> [TÂCHES À RÉALISER]
A - Recopiez mot pour mot le passage du texte sur l'impact environnemental du numérique compris entre "Les relations qu’entretiennent" et "du cloud, etc.", bornes incluses.
B - Selon le texte sur l'impact environnemental du numérique, dans quels projets de grande envergure l'État et les acteurs économiques investissent-ils massivement ?
C - Rédigez la suite du texte sur l'impact environnemental du numérique, en reprenant après sa dernière phrase.

*** TEXTE RETENU

Coordination : Clément Marquet (CSI, Mines Paris / PSL, i3) et Sophie Quinton (Inria Grenoble).
Depuis quelques années, les conséquences environnementales des technologies numériques font l’objet d’une attention croissante1 remettant en cause la promesse d’une convergence entre transition écologique et transition numérique. Si ces alertes ne sont pas tout à fait nouvelles2, elles n’ont attiré que récemment l’attention des instances politiques françaises3. Cet intérêt des politiques publiques se manifeste alors que l’État et les acteurs économiques investissent massivement dans des projets numériques de grande envergure tels que la 5G, l’intelligence artificielle, le véhicule autonome, l’Internet des objets. Autant de projets dont on ne peut anticiper avec précision les conséquences, mais qui engagent de fait une prolifération d’équipements et de données. Plus généralement, il manque encore une réflexion de fond sur les impacts environnementaux directs (besoins en énergie et en ressources, pollutions, etc.) et indirects (optimisations qui poussent à l’augmentation globale de la production et la consommation, etc.) du numérique.
Les relations qu’entretiennent les technologies numériques à l’environnement sont politiques, au sens où elles sont liées à des choix techniques et économiques effectués au nom de valeurs telles que la disponibilité, la sécurité, la rapidité, le profit… Ces choix induisent des rapports aux ressources naturelles, à la biodiversité, à la santé des êtres humains, qui sont peu visibles aux utilisateur·trices en raison de la facilité apparente avec laquelle l’information circule et de l’utilisation d’un vocabulaire organisé autour de la dématérialisation, du cloud, etc.

******
*** ENTRÉES FOURNIES

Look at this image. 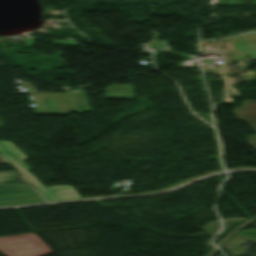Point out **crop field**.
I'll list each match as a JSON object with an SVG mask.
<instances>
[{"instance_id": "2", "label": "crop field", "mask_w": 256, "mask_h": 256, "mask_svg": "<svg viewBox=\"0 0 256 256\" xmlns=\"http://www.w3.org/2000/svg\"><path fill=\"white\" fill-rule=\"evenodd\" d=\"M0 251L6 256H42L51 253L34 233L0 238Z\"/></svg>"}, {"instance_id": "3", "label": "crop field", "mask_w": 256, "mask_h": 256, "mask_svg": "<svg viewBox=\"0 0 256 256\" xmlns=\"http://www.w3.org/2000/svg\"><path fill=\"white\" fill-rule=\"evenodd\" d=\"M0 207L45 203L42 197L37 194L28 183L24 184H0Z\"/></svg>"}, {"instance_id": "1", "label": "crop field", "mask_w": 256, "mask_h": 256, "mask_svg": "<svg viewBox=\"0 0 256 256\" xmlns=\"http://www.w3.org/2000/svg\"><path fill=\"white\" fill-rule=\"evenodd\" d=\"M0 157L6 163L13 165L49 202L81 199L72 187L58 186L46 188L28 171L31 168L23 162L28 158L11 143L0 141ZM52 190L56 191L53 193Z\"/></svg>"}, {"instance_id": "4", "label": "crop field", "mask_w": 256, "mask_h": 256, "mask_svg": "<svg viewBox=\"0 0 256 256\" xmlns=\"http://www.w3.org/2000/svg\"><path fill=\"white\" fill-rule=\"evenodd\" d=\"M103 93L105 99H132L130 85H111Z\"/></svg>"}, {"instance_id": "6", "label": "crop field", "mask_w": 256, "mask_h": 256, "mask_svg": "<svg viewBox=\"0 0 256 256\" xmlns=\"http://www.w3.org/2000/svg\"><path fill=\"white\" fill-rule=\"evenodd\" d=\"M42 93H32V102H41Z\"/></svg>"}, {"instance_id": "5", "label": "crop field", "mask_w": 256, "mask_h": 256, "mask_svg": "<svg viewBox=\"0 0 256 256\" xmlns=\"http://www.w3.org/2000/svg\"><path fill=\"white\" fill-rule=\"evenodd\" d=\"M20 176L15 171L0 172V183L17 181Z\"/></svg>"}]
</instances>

******

> [RÉSULTATS ATTENDUS]
A -
Les relations qu’entretiennent les technologies numériques à l’environnement sont politiques, au sens où elles sont liées à des choix techniques et économiques effectués au nom de valeurs telles que la disponibilité, la sécurité, la rapidité, le profit… Ces choix induisent des rapports aux ressources naturelles, à la biodiversité, à la santé des êtres humains, qui sont peu visibles aux utilisateur·trices en raison de la facilité apparente avec laquelle l’information circule et de l’utilisation d’un vocabulaire organisé autour de la dématérialisation, du cloud, etc.

B - La 5G, l'intelligence artificielle, le véhicule autonome et l'Internet des objets.

C -
Ce groupe de travail mène une réflexion interdisciplinaire sur la façon dont les technologies numériques encorporent et naturalisent un certain rapport à l’environnement, et donc des politiques environnementales. Cet exercice est un préliminaire indispensable à toute mise en place de politiques efficaces pour limiter l’empreinte environnementale du numérique. Il nécessite une approche interdisciplinaire et systémique, associant géographes, historien.nes, informaticien.nes, juristes, philosophes, politistes et sociologues. Il s’agit de prendre en compte les multiples intrications des relations entre numérique et environnement en France et dans le monde, sans négliger d’y apporter une perspective historique.
Quatre grandes questions structurent les discussions de ce groupe de travail.
1. Comment les technologies numériques contribuent-elles aux crises écologiques ? Il s’agit d’une part d’analyser les dynamiques par lesquelles le développement des infrastructures numériques, des usines de fabrication, des sites d’extraction ou des filières de récupération de déchets (dés)organise les territoires. Nous étudierons d’autre part les effets indirects du développement des technologies numériques, en particulier celles qui permettent de lever des limites structurelles à notre production et notre consommation, et donc d’accroître la pression exercée sur les ressources naturelles et les pollutions qui lui sont liées.
2. Comment les technologies numériques participent-elles à renouveler nos façons d’appréhender les changements environnementaux et d’agir à leur égard ? Les technologies numériques jouent aujourd’hui un rôle central dans la production des métriques et des informations qui permettent de mieux comprendre la crise environnementale. Cet axe s’intéresse donc aux pratiques d’évaluation et de mesure (encapacitation citoyenne, usage d’indicateurs chiffrés dans les politiques de prévention voire de régulation des impacts environnementaux), afin d’interroger leur pertinence et leur utilité pour l’action – au regard de la contradiction inhérente entre, d’une part, la prolifération infinie des données et des équipements numériques et, d’autre part, l’objectif de prise en compte des limites planétaires dans nos choix de société.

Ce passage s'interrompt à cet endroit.